Written problem>
Copy the lines of the material below word for word, starting at the line with "the way **7:06**" and ending with the line with "The time is **12:06**", including both.

Source material>
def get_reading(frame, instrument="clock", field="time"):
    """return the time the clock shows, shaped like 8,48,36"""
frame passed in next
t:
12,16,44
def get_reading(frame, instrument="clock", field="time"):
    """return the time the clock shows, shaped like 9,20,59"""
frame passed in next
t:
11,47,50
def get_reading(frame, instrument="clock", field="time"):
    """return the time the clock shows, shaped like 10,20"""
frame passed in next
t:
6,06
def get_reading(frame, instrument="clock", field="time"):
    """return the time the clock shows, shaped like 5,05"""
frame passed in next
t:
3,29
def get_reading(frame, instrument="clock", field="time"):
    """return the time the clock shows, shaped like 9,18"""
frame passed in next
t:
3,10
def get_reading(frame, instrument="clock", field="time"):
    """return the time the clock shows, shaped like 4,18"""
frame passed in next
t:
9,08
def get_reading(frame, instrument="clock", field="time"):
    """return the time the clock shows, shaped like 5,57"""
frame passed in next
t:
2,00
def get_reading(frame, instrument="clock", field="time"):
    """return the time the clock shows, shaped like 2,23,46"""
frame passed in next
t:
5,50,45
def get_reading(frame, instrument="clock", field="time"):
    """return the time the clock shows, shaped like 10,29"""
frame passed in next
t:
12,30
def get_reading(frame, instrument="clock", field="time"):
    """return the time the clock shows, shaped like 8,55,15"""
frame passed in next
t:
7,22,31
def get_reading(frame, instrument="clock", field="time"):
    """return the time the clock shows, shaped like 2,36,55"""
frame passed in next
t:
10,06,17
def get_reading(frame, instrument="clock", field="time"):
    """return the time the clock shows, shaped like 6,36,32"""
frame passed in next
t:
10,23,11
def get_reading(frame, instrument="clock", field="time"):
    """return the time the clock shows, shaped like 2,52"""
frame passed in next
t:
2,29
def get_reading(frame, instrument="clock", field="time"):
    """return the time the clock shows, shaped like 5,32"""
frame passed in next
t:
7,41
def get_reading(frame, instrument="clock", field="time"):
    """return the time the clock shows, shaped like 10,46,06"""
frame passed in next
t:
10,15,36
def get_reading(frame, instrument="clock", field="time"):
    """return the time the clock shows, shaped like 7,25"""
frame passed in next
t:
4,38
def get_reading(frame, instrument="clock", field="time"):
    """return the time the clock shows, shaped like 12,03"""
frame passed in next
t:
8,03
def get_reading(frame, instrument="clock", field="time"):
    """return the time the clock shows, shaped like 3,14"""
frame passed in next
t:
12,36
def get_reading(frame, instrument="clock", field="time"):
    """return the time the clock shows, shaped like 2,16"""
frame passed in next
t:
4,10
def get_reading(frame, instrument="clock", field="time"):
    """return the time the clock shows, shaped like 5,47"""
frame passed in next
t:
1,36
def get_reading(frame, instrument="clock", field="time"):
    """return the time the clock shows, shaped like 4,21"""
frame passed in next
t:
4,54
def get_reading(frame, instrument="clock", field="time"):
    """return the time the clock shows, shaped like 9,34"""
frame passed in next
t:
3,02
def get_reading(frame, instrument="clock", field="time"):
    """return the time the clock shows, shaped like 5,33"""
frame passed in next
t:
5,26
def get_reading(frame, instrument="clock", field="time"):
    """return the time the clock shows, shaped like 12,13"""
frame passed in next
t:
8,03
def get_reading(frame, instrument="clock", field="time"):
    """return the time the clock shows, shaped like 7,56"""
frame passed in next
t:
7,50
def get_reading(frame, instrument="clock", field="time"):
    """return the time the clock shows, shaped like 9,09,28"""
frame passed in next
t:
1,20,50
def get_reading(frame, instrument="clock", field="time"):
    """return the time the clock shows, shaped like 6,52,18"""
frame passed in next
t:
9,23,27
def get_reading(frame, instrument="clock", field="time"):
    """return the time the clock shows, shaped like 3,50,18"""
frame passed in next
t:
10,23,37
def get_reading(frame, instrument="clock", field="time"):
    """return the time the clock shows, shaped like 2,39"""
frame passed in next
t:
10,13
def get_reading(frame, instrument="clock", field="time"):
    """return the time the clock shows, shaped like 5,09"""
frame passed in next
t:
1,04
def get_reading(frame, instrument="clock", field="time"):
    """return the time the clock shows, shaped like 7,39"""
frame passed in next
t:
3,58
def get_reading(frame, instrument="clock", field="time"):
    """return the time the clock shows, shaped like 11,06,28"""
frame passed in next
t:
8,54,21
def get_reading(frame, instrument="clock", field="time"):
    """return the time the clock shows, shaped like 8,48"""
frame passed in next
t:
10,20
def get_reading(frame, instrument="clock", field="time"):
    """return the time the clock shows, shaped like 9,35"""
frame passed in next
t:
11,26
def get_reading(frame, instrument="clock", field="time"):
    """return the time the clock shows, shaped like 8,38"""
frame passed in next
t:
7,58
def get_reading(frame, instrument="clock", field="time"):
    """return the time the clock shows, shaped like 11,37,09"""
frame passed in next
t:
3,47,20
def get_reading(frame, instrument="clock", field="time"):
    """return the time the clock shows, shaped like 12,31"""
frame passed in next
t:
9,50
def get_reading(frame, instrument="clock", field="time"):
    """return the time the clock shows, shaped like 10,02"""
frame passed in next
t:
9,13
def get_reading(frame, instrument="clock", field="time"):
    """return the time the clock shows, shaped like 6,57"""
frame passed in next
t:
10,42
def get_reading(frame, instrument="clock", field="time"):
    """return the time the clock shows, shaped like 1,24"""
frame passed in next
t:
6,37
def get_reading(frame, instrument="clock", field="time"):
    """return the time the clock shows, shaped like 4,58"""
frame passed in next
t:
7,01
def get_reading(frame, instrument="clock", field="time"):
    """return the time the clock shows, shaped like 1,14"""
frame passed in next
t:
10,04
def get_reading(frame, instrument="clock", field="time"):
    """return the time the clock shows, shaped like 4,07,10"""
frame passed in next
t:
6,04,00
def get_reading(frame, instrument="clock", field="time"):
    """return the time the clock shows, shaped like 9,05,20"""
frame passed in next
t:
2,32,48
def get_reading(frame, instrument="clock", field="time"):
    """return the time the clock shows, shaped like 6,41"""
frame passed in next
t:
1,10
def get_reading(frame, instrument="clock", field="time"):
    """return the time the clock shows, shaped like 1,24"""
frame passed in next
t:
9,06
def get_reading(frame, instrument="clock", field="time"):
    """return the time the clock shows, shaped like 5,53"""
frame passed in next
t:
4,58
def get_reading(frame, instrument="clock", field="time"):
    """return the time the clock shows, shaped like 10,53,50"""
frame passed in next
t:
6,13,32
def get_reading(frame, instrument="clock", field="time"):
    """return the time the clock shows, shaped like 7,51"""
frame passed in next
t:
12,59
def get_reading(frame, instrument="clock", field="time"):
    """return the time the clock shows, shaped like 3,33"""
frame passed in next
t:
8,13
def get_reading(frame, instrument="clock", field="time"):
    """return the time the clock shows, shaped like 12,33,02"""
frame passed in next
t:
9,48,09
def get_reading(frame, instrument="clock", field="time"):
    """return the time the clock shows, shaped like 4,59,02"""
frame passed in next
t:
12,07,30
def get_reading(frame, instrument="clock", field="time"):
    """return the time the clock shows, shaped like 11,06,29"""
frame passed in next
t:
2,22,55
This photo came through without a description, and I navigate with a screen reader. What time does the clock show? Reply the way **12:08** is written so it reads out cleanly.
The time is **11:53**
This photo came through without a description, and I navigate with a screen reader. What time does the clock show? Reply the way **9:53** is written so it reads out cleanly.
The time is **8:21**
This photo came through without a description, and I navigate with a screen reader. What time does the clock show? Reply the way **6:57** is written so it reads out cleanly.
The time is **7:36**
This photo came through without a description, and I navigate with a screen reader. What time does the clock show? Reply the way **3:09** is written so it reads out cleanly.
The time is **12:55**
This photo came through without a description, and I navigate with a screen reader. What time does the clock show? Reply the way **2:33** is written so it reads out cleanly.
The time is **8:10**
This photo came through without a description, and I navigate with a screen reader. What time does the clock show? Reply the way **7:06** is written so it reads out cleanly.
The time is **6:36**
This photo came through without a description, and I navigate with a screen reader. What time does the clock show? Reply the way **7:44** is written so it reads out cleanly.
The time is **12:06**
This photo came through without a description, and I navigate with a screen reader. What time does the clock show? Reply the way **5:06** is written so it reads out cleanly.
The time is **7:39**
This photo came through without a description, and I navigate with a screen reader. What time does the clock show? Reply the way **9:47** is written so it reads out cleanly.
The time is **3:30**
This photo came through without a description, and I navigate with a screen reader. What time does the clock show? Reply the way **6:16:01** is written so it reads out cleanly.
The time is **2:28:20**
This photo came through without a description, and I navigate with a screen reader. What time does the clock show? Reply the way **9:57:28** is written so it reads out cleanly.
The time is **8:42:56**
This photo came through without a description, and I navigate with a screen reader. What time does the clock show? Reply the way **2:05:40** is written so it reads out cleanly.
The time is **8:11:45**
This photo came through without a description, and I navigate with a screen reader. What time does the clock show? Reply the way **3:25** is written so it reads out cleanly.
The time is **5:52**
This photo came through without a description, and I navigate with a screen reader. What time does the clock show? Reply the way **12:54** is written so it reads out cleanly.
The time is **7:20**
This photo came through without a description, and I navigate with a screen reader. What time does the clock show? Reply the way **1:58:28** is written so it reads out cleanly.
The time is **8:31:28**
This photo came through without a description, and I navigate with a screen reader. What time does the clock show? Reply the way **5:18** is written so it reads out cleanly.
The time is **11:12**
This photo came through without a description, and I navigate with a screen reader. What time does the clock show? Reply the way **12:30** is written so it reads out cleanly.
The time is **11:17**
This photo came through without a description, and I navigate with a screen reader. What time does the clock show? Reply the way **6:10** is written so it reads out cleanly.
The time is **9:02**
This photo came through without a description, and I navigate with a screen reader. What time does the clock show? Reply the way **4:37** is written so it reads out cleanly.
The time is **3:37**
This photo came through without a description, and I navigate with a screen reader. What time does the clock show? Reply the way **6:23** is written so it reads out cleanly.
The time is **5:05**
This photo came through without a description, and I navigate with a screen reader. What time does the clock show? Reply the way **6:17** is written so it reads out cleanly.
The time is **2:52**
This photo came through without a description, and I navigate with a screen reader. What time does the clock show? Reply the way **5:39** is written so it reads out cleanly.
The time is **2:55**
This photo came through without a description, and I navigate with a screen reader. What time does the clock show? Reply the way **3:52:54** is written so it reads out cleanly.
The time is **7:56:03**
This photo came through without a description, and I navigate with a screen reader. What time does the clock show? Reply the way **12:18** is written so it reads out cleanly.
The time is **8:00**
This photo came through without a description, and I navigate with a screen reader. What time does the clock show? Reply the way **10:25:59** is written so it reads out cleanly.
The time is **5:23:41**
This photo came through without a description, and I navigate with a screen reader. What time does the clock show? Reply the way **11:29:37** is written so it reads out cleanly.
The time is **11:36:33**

Result of this task>
This photo came through without a description, and I navigate with a screen reader. What time does the clock show? Reply the way **7:06** is written so it reads out cleanly.
The time is **6:36**
This photo came through without a description, and I navigate with a screen reader. What time does the clock show? Reply the way **7:44** is written so it reads out cleanly.
The time is **12:06**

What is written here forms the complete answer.